*** Opening Records for processing ***
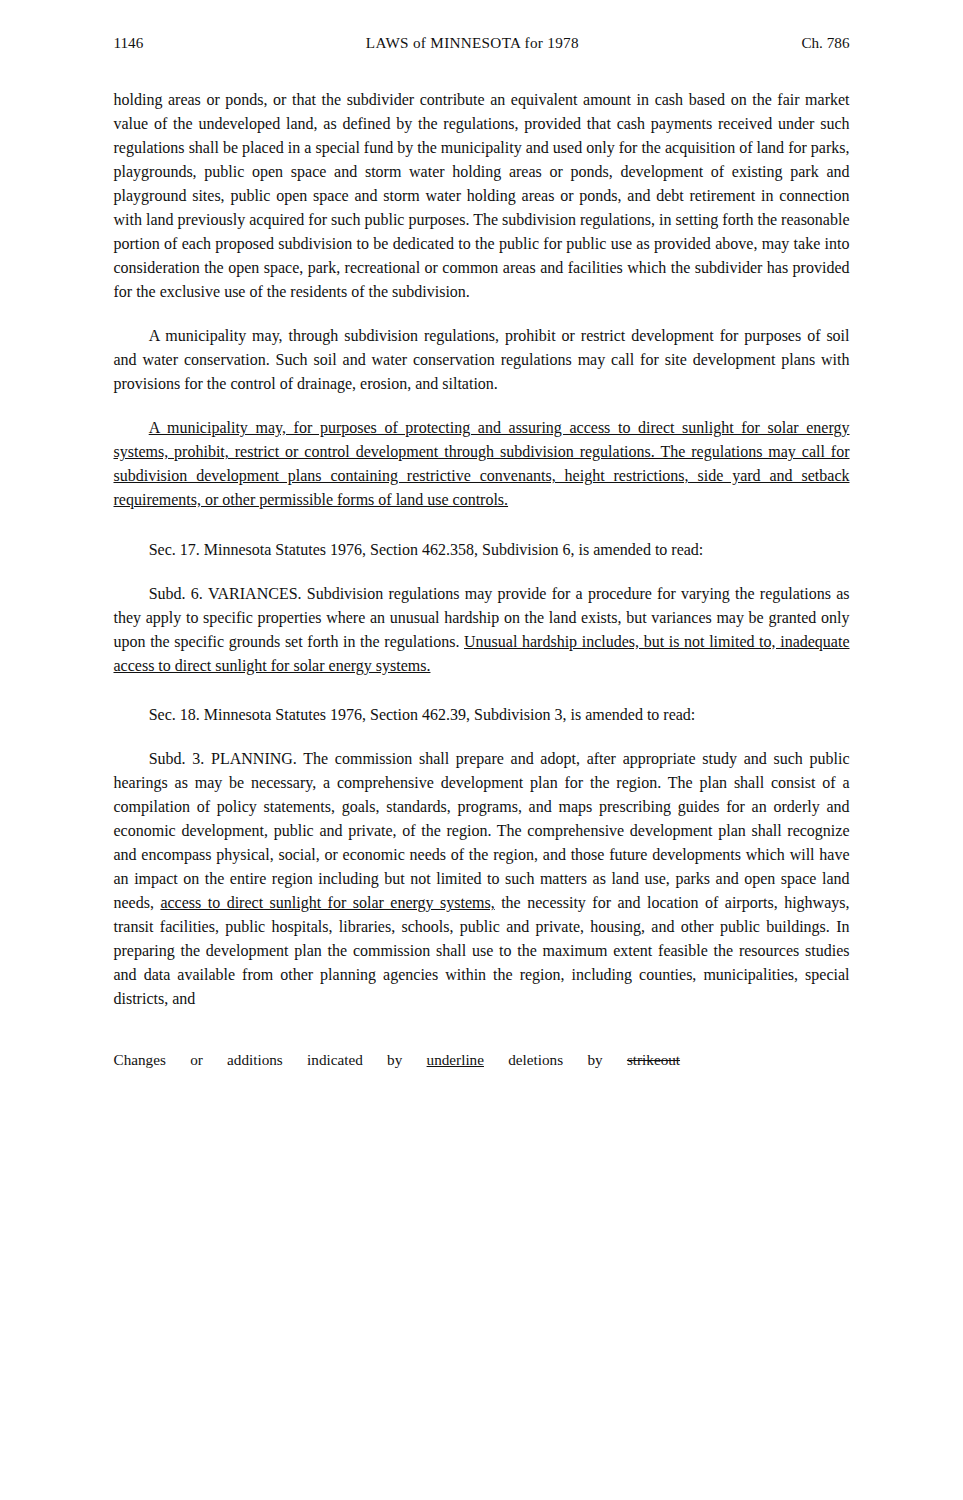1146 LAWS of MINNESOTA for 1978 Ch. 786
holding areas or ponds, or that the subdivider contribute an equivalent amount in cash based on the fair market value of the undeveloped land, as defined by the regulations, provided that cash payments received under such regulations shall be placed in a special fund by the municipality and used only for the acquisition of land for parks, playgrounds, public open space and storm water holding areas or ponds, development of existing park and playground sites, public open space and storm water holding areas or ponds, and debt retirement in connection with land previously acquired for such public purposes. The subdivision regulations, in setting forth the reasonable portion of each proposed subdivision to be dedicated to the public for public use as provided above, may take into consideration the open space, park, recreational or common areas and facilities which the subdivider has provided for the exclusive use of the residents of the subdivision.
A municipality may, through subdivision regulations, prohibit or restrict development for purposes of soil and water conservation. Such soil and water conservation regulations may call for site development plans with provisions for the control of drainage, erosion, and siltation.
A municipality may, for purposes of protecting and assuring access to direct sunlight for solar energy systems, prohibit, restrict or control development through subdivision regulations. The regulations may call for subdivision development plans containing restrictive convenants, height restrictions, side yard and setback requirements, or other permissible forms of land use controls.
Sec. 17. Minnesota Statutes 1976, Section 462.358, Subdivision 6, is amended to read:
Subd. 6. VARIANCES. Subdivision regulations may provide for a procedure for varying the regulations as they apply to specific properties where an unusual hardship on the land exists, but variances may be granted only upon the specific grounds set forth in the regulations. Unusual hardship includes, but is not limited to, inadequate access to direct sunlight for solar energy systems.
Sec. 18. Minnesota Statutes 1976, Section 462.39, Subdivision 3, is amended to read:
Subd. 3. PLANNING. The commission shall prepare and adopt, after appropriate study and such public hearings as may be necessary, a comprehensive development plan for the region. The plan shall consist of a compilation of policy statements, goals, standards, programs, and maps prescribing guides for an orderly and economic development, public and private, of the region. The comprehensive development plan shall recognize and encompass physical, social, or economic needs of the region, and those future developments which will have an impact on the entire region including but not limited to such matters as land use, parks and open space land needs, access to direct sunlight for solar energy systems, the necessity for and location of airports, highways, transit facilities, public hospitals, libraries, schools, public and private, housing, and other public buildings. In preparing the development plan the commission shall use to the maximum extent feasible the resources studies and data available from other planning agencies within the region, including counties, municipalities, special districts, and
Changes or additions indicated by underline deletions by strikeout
*** Closing Records for processing ***
*** Opening Records for processing ***
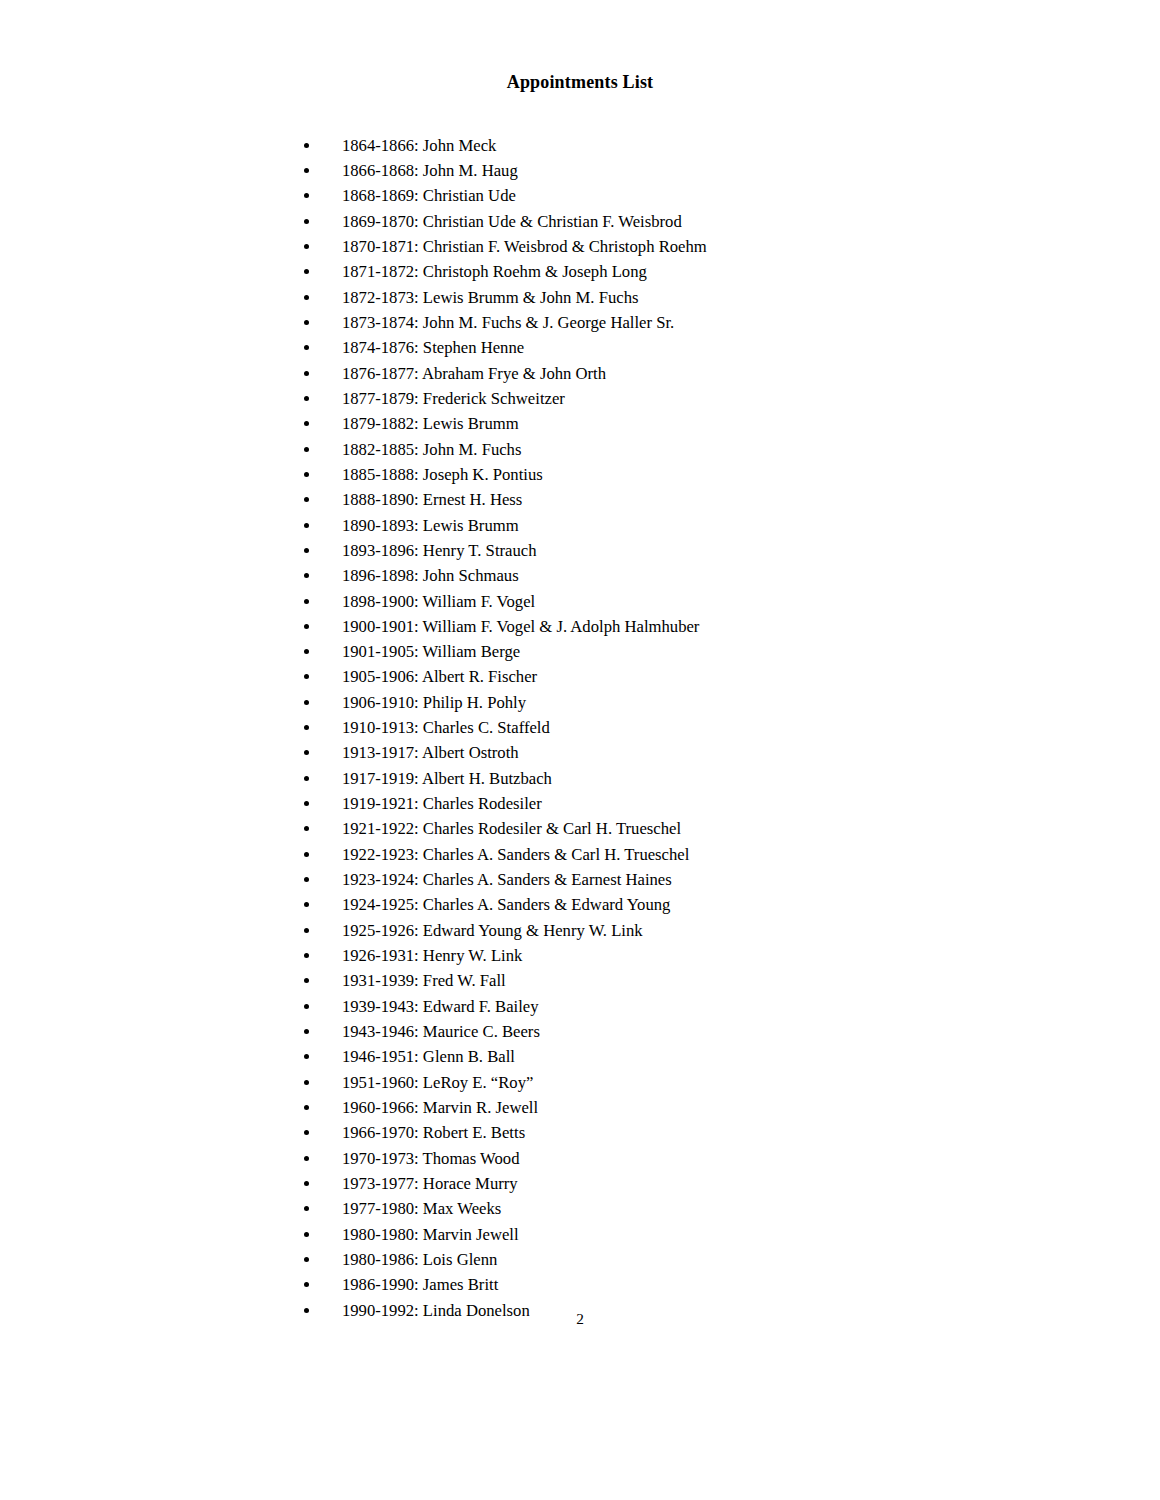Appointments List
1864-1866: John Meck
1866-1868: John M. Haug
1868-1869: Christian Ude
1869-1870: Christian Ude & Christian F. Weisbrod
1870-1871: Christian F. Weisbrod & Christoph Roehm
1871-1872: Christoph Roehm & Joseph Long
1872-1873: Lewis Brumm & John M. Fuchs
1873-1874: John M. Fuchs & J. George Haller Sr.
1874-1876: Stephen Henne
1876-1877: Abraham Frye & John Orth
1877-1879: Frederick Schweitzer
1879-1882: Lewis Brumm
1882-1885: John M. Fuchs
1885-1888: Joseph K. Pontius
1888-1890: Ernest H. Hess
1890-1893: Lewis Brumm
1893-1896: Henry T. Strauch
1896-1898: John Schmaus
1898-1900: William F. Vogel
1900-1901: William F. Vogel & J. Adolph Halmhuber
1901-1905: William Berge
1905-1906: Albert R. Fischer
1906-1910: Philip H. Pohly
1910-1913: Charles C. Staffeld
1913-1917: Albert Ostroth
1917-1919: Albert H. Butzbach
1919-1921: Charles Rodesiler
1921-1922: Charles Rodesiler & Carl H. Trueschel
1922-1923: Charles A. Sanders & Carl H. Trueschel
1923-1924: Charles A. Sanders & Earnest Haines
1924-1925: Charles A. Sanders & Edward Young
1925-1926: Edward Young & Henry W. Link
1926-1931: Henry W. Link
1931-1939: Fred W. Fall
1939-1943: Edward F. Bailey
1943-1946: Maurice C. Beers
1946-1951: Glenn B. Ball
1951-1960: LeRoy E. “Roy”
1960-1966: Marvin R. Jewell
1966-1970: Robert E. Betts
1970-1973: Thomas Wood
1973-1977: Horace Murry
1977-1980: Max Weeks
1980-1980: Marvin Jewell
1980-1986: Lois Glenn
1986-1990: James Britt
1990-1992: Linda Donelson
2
*** Closing Records for processing ***
Your assignment =>
Take the records above and return, word for word, only the lines that fall from the line with "1866-1868: John M. Haug" to the line with "1951-1960: LeRoy E.", both of them included.

Answer for the task =>
1866-1868: John M. Haug
1868-1869: Christian Ude
1869-1870: Christian Ude & Christian F. Weisbrod
1870-1871: Christian F. Weisbrod & Christoph Roehm
1871-1872: Christoph Roehm & Joseph Long
1872-1873: Lewis Brumm & John M. Fuchs
1873-1874: John M. Fuchs & J. George Haller Sr.
1874-1876: Stephen Henne
1876-1877: Abraham Frye & John Orth
1877-1879: Frederick Schweitzer
1879-1882: Lewis Brumm
1882-1885: John M. Fuchs
1885-1888: Joseph K. Pontius
1888-1890: Ernest H. Hess
1890-1893: Lewis Brumm
1893-1896: Henry T. Strauch
1896-1898: John Schmaus
1898-1900: William F. Vogel
1900-1901: William F. Vogel & J. Adolph Halmhuber
1901-1905: William Berge
1905-1906: Albert R. Fischer
1906-1910: Philip H. Pohly
1910-1913: Charles C. Staffeld
1913-1917: Albert Ostroth
1917-1919: Albert H. Butzbach
1919-1921: Charles Rodesiler
1921-1922: Charles Rodesiler & Carl H. Trueschel
1922-1923: Charles A. Sanders & Carl H. Trueschel
1923-1924: Charles A. Sanders & Earnest Haines
1924-1925: Charles A. Sanders & Edward Young
1925-1926: Edward Young & Henry W. Link
1926-1931: Henry W. Link
1931-1939: Fred W. Fall
1939-1943: Edward F. Bailey
1943-1946: Maurice C. Beers
1946-1951: Glenn B. Ball
1951-1960: LeRoy E. “Roy”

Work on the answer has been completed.